Stored items
- - - - - - -
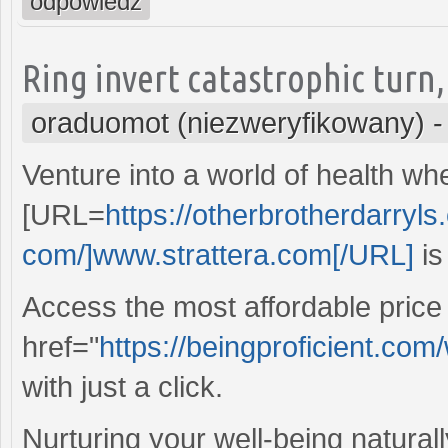
odpowiedz
Ring invert catastrophic turn,
oraduomot (niezweryfikowany)
Venture into a world of health wh
[URL=
https://otherbrotherdarryl
com/]www.strattera.com[/URL]
is
Access the most affordable price 
href="
https://beingproficient.com/
with just a click.
Nurturing your well-being naturall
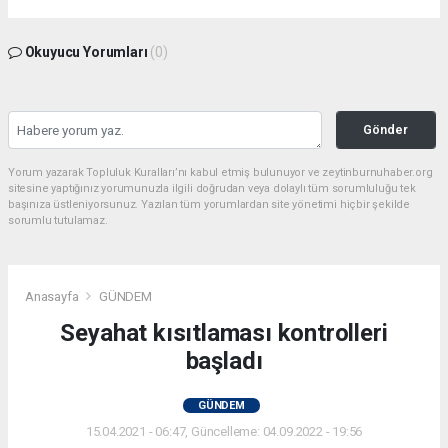
Okuyucu Yorumları
(0)
Gönder
Yorum yazarak Topluluk Kuralları’nı kabul etmiş bulunuyor ve zeytinburnuhaber.org
sitesine yaptığınız yorumunuzla ilgili doğrudan veya dolaylı tüm sorumluluğu tek
başınıza üstleniyorsunuz. Yazılan tüm yorumlardan site yönetimi hiçbir şekilde
sorumlu tutulamaz.
Anasayfa
GÜNDEM
Seyahat kısıtlaması kontrolleri
başladı
GÜNDEM
15.04.2021 - 06:47, Güncelleme: 04.09.2022 - 19:56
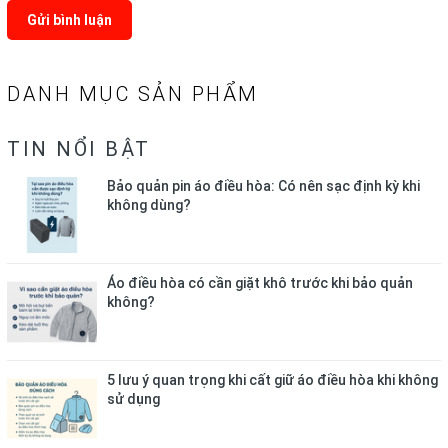
Gửi bình luận
DANH MỤC SẢN PHẨM
TIN NỔI BẬT
Bảo quản pin áo điều hòa: Có nên sạc định kỳ khi
không dùng?
Áo điều hòa có cần giặt khô trước khi bảo quản
không?
5 lưu ý quan trọng khi cất giữ áo điều hòa khi không
sử dụng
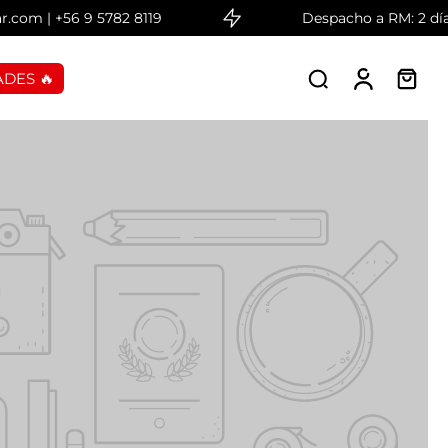
56 9 5782 8119
Despacho a RM: 2 días hábiles
DES 🔥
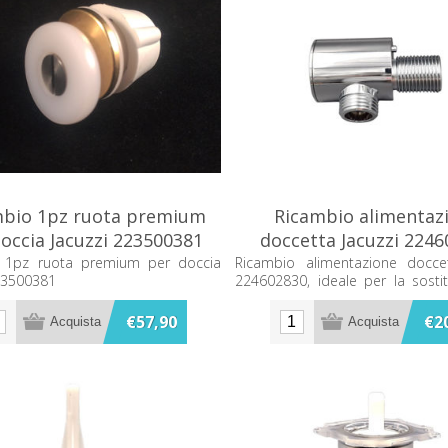
mbio 1pz ruota premium
Ricambio alimentaz
occia Jacuzzi 223500381
doccetta Jacuzzi 224
 1pz ruota premium per doccia
Ricambio alimentazione doccet
223500381
224602830, ideale per la sosti
componente originale.
€57,90
€2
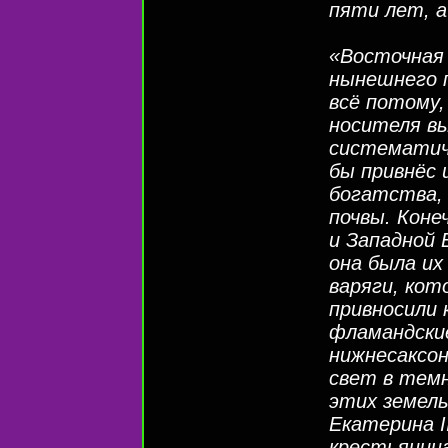
пяти лет, а
«Восточная 
нынешнего п
всё потому,
носителя вы
систематич
бы привнёс 
богатства,
почвы. Коне
и Западной 
она была их
варяги, кот
привносили 
фламандские
нижнесаксо
свет в тем
этих земель
Екатерина І
крестьянина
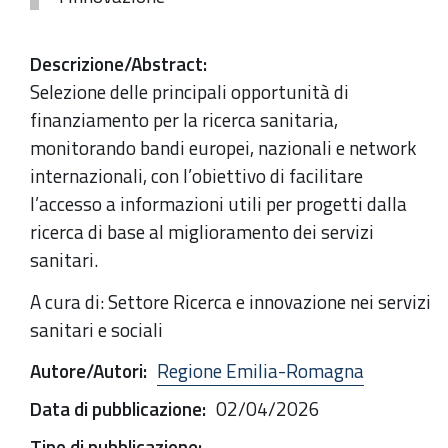
Descrizione/Abstract
:
Selezione delle principali opportunità di
finanziamento per la ricerca sanitaria,
monitorando bandi europei, nazionali e network
internazionali, con l’obiettivo di facilitare
l’accesso a informazioni utili per progetti dalla
ricerca di base al miglioramento dei servizi
sanitari.
A cura di: Settore Ricerca e innovazione nei servizi
sanitari e sociali
Autore/Autori
:
Regione Emilia-Romagna
Data di pubblicazione
:
02/04/2026
Tipo di pubblicazione
:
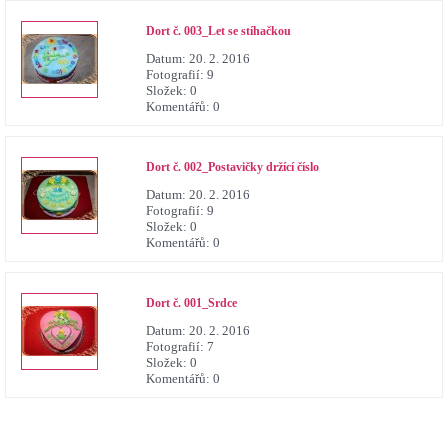
Dort č. 003_Let se stíhačkou
Datum:
20. 2. 2016
Fotografií:
9
Složek:
0
Komentářů:
0
Dort č. 002_Postavičky držící číslo
Datum:
20. 2. 2016
Fotografií:
9
Složek:
0
Komentářů:
0
Dort č. 001_Srdce
Datum:
20. 2. 2016
Fotografií:
7
Složek:
0
Komentářů:
0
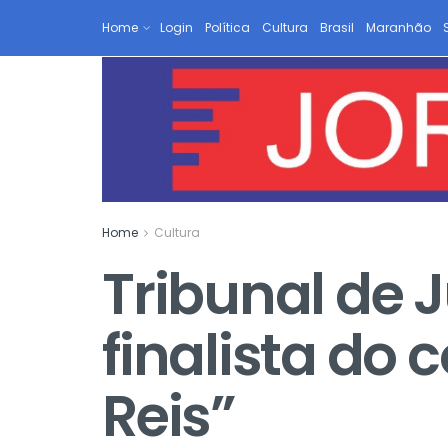
Home
Login
Política
Cultura
Brasil
Maranhão
Home
Cultura
Tribunal de J
finalista do
Reis”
- - - - - - -
* Exercise goal
The answer must be an exact copy of the lines above, from the start of the records through the line with "https://beingproficient.com/", and of nothing else; no pictures belong in it.

* Response to the task
odpowiedz
Ring invert catastrophic turn,
oraduomot (niezweryfikowany)
Venture into a world of health wh
[URL=
https://otherbrotherdarryl
com/]www.strattera.com[/URL]
is
Access the most affordable price 
href="
https://beingproficient.com/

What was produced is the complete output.